# Temporary hot water ideas?



## MrEd (Aug 21, 2008)

Got to dig into my install pretty soon. Problem is I am not an experienced plumber so it will take me time - a lot longer than a pro. 

I may have my system pulled apart for days...any ideas on a cheap solution to provide temporary hot water while the rest of the system is pulled apart? I can do without the heating system for months (woodstove will handle that), but pretty sure the wife and kids will be complaining rather quickly if we don't have hot water everyday...


----------



## in hot water (Aug 21, 2008)

electric water heaters are fairly cheap and easy to install.

 hr


----------



## Sting (Aug 21, 2008)

How cheep Mr Ed?

Pot on the stove for temp solution??

Used electric or Propane heater from eBay for temp solution? 

 Or new Electric and use it for storage when you can again make DHW from solid fuel.


----------



## MrEd (Aug 21, 2008)

Cheap is a few hundred or less - pot on stove I am not sure the wife would go for that. 

I only need it for a week or two and then I will re-sell it hopefully not for a big loss.

Would need to be electric - I am completely comfortable with all things electric, but to afraid I trying my hand at propane (aside - should I be? is working with propane lines any harder than water?)

I am going to checkout craigslist - probably a newer used one is the way to go, I don't care how inefficient it is as long as it works....
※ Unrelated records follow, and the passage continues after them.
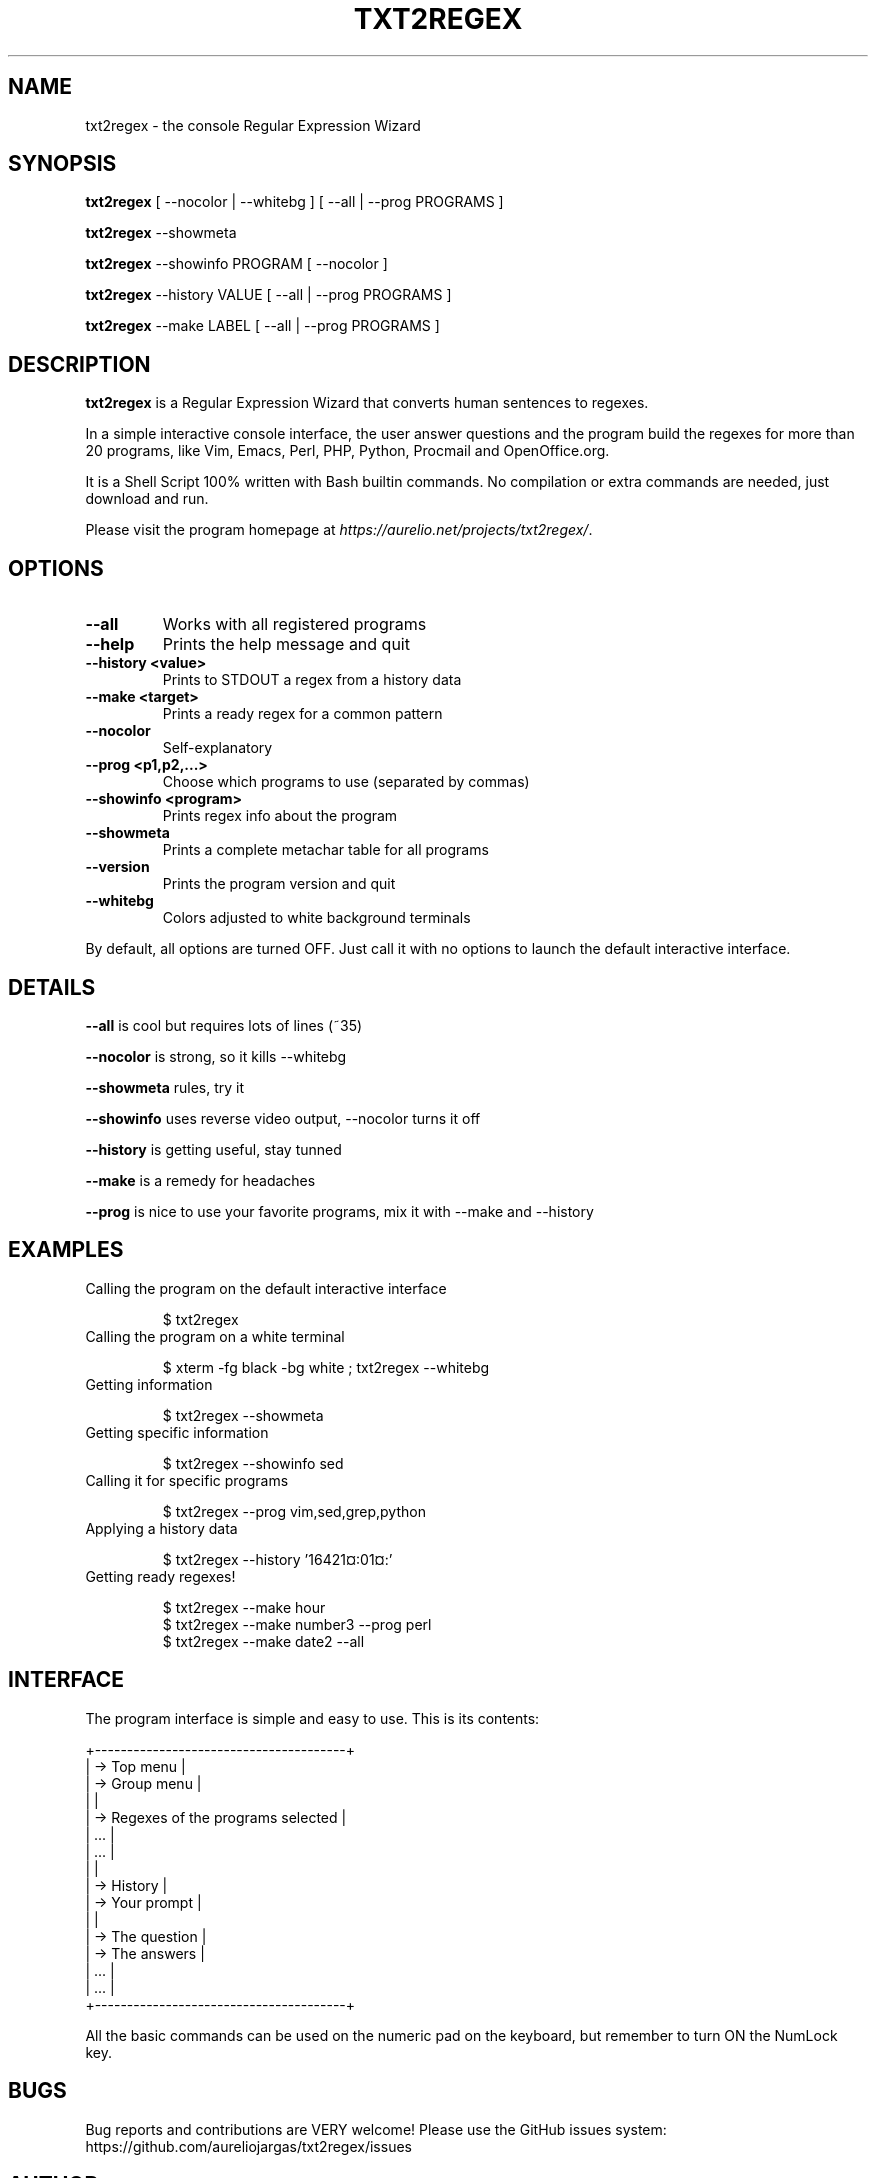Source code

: .TH "TXT2REGEX" 1 "September, 28th - 2004" ""

.SH NAME
.P
txt2regex \- the console Regular Expression Wizard
.SH SYNOPSIS
.P
\fBtxt2regex\fR [ \-\-nocolor | \-\-whitebg ] [ \-\-all | \-\-prog PROGRAMS ]
.P
\fBtxt2regex\fR \-\-showmeta
.P
\fBtxt2regex\fR \-\-showinfo PROGRAM [ \-\-nocolor ]
.P
\fBtxt2regex\fR \-\-history VALUE [ \-\-all | \-\-prog PROGRAMS ]
.P
\fBtxt2regex\fR \-\-make LABEL [ \-\-all | \-\-prog PROGRAMS ]
.SH DESCRIPTION
.P
\fBtxt2regex\fR is a Regular Expression Wizard that converts human
sentences to regexes.
.P
In a simple interactive console interface, the user answer questions
and the program build the regexes for more than 20 programs, like Vim,
Emacs, Perl, PHP, Python, Procmail and OpenOffice.org.
.P
It is a Shell Script 100% written with Bash builtin commands. No
compilation or extra commands are needed, just download and run.
.P
Please visit the program homepage at
\fIhttps://aurelio.net/projects/txt2regex/\fR.
.SH OPTIONS

.TP
\fB\-\-all\fR
Works with all registered programs

.TP
\fB\-\-help\fR
Prints the help message and quit

.TP
\fB\-\-history <value>\fR
Prints to STDOUT a regex from a history data

.TP
\fB\-\-make <target>\fR
Prints a ready regex for a common pattern

.TP
\fB\-\-nocolor\fR
Self\-explanatory

.TP
\fB\-\-prog <p1,p2,...>\fR
Choose which programs to use (separated by commas)

.TP
\fB\-\-showinfo <program>\fR
Prints regex info about the program

.TP
\fB\-\-showmeta\fR
Prints a complete metachar table for all programs

.TP
\fB\-\-version\fR
Prints the program version and quit

.TP
\fB\-\-whitebg\fR
Colors adjusted to white background terminals

.P
By default, all options are turned OFF. Just call it with no options
to launch the default interactive interface.
.SH DETAILS
.P
\fB\-\-all\fR is cool but requires lots of lines (~35)
.P
\fB\-\-nocolor\fR is strong, so it kills \-\-whitebg
.P
\fB\-\-showmeta\fR rules, try it
.P
\fB\-\-showinfo\fR uses reverse video output, \-\-nocolor turns it off
.P
\fB\-\-history\fR is getting useful, stay tunned
.P
\fB\-\-make\fR is a remedy for headaches
.P
\fB\-\-prog\fR is nice to use your favorite programs, mix it with \-\-make and \-\-history
.SH EXAMPLES

.TP
Calling the program on the default interactive interface

.nf
$ txt2regex
.fi



.TP
Calling the program on a white terminal

.nf
$ xterm -fg black -bg white ; txt2regex --whitebg
.fi



.TP
Getting information

.nf
$ txt2regex --showmeta
.fi



.TP
Getting specific information

.nf
$ txt2regex --showinfo sed
.fi



.TP
Calling it for specific programs

.nf
$ txt2regex --prog vim,sed,grep,python
.fi



.TP
Applying a history data

.nf
$ txt2regex --history '16421¤:01¤:'
.fi



.TP
Getting ready regexes!

.nf
$ txt2regex --make hour
$ txt2regex --make number3 --prog perl
$ txt2regex --make date2 --all
.fi



.SH INTERFACE
.P
The program interface is simple and easy to use. This is its contents:

.nf
    +---------------------------------------+
    | -> Top menu                           |
    | -> Group menu                         |
    |                                       |
    | -> Regexes of the programs selected   |
    |    ...                                |
    |    ...                                |
    |                                       |
    | -> History                            |
    | -> Your prompt                        |
    |                                       |
    | -> The question                       |
    | -> The answers                        |
    |    ...                                |
    |    ...                                |
    +---------------------------------------+
.fi


.P
All the basic commands can be used on the numeric pad on the keyboard,
but remember to turn ON the NumLock key.

.TS
center, tab(^); cl.
 \fBCommand\fR^\fBDescription\fR
 \fB.\fR^Quit the program (with confirmation)
 \fB0\fR^Reset the Regular Expression
 \fB1\-9\fR^Answers the questions
 \fB*\fR^Toggles color ON/OFF
 \fB/\fR^Add/remove programs on/from the list
 \fB|\fR^Insert an alternation (where allowed)
 \fB(\fR^Open a new group (where allowed)
 \fB)\fR^Close the opened group (if any)
.TE

.SH BUGS
.P
Bug reports and contributions are VERY welcome!
Please use the GitHub issues system:
https://github.com/aureliojargas/txt2regex/issues
.SH AUTHOR
.P
Written and maintained by Aurelio Jargas <verde@aurelio.net>
.SH COPYRIGHT
.P
Copyright © 2000\-2020 Aurelio Jargas
.P
This is free software; see the source for copying conditions. There is
NO warranty; not even for MERCHANTABILITY or FITNESS FOR A PARTICULAR
PURPOSE.

.\" man code generated by txt2tags 3.4 (http://txt2tags.org)
.\" cmdline: txt2tags -t man man/txt2regex.t2t
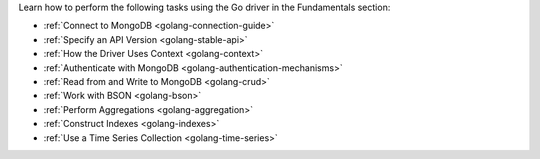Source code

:Learn how to perform the following tasks using the Go driver in the
Fundamentals section:

- :ref:`Connect to MongoDB <golang-connection-guide>`
- :ref:`Specify an API Version <golang-stable-api>`
- :ref:`How the Driver Uses Context <golang-context>`
- :ref:`Authenticate with MongoDB <golang-authentication-mechanisms>`
- :ref:`Read from and Write to MongoDB <golang-crud>`
- :ref:`Work with BSON <golang-bson>`
- :ref:`Perform Aggregations <golang-aggregation>`
- :ref:`Construct Indexes <golang-indexes>`
- :ref:`Use a Time Series Collection <golang-time-series>`

.. - :doc:`Use the Driver's Data Formats </fundamentals/data-formats>`
.. - :doc:`Specify Collations </fundamentals/collations>`
.. - :doc:`Record Events in the Driver </fundamentals/logging>`
.. - :doc:`Use Driver Events in your Code </fundamentals/monitoring>`
.. - :doc:`Store and Retrieve Files in MongoDB </fundamentals/gridfs>`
If those on-demand electrics didn't require so much power (like 3 50AMP circuits in parallel), I'd get one of those and leave it installed after my superstor as a backup.


----------



## Sting (Aug 21, 2008)

once you have the super store === you won't need the on demand...  Go cheep 

and yes - propane - for the most part is just threaded black pipe - with the correct dope, drop legs, approved flex line , dielectric isolators  tank pressure regulator -- Oh ME!.


----------



## in hot water (Aug 21, 2008)

shop for a scratch and dent.  Most home centers have them, somewhere.  Usually discounted.  Same with wholesale houses.

 hr


----------



## russsmit (Aug 22, 2008)

Check your local transfer station.  I did today..got a 20 gallon one...plan to use it for an expansion tank.


----------



## MrEd (Aug 24, 2008)

Well, found a new'ish one the other day on craigslist, only two years old and with a 12 year warranty for $100 (still for sale new at HD for $399). Only a 50 gallon one which is small for my family of 6 but it will cover the gap for several weeks. Looks like brand new. This minor investment is going to give me lots of piece of mind as I rip into the boiler and not have to worry about the family complaining about cold showers the whole time (not that I blame them!).

Figure I'll use it, re-list it in craigslist and maybe even get a chunk of my money back - good find.


----------



## Dune (Aug 25, 2008)

Hey MrEd, here in Mass, propane is a gasfitter's job, and involves pulling a permit.


----------